Plantation’s prior written consent was required before any portion of the

lease could be sublet. Section 5.2 of the 2012 Master Lease stated:

(a)Regardless of LESSOR’S consent, any assignment or subletting shall not (i) be effective without the express written assumption by such assignee or sublessee of the obligations of LESSEE under this lease; (ii) release LESSEE of any obligations hereunder, or (iii) alter the primary liability of LESSEE for the payment of Rent or for the performance of any other obligations to be performed by LESSEE.

(b)Lessor may accept Rent or performance of LESSEE’S obligations from any person other than LESSEE pending approval or disapproval of an assignment. Neither a delay in the approval or disapproval of such assignment nor the acceptance of Rent or performance shall constitute a waiver or estoppel of LESSOR’S right to exercise its remedies for LESSEE’S default or Breach.

(c)LESSOR’S consent to any assignment or subletting shall not constitute consent to any subsequent assignment or subletting.

3 (d)Each request for consent to an assignment or subletting shall be in writing, accompanied by information relevant to LESSOR’S determination as to the financial and operational responsibility and appropriateness of the proposed assignee or sublessee, including but not limited to the intended use and/or required modification of the Premises, if any.

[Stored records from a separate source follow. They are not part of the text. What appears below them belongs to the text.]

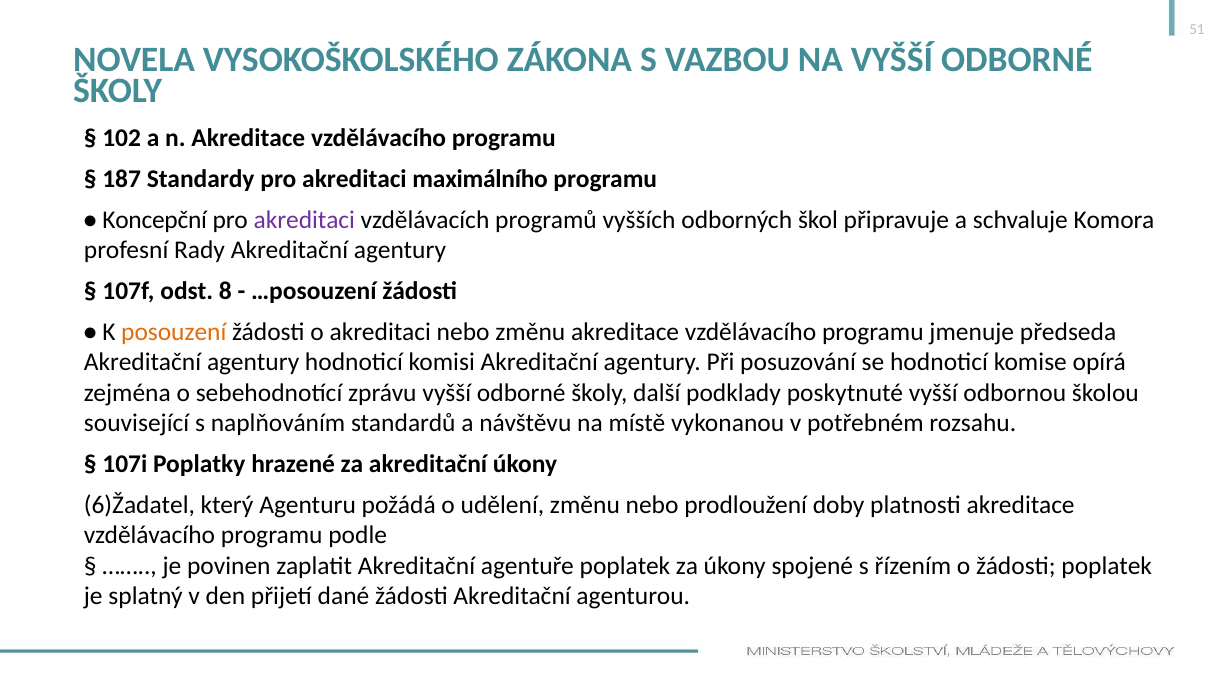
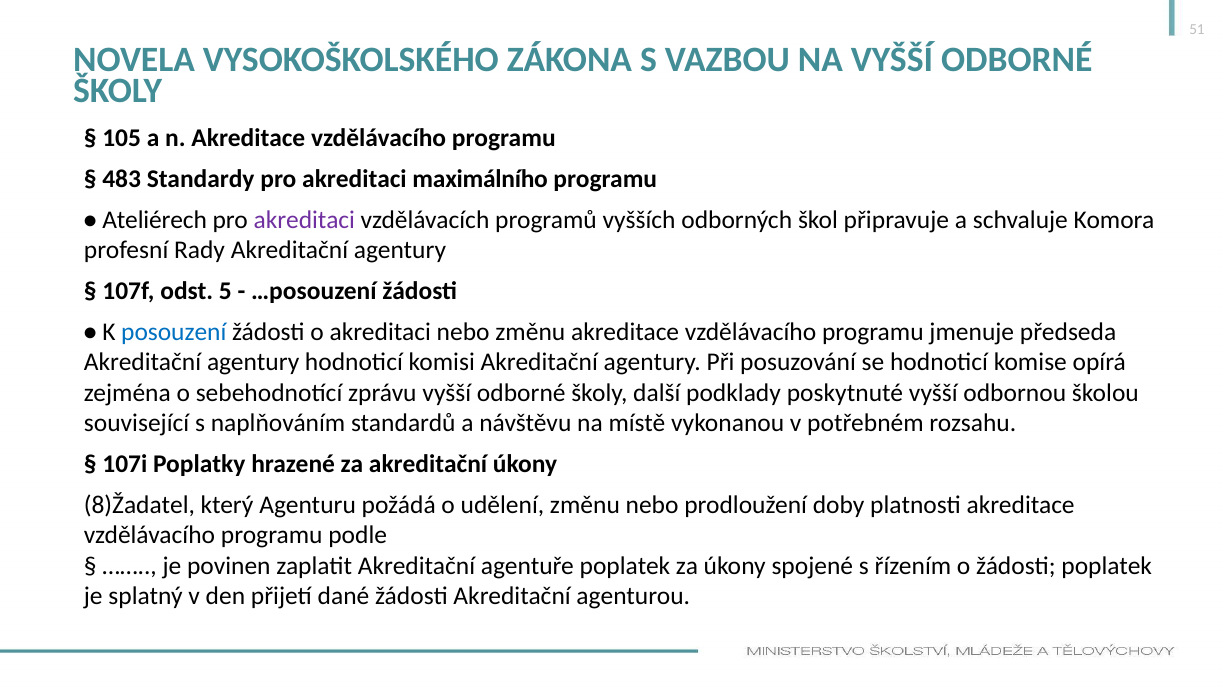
102: 102 -> 105
187: 187 -> 483
Koncepční: Koncepční -> Ateliérech
8: 8 -> 5
posouzení colour: orange -> blue
6)Žadatel: 6)Žadatel -> 8)Žadatel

The 2012 Master Lease also included an option to extend, which stated that

Mrs. Cockerham had the option to extend the term of the lease for an

additional five years, ending on December 31, 2022, by notifying India

Plantation in writing, no later than six months prior to December 31, 2017,

of her decision to exercise the option. Finally, the 2012 Master Lease states:

The terms and conditions of the original lease shall remain the same except for the rental rate which shall be brought to the current market rate. If the market rate cannot be agreed on by the Lessor and Lessee, it shall be determined by an appraiser appointed by the Lessor and an appraiser appointed by the Lessee, and a third appraiser appointed by the first two appraisers.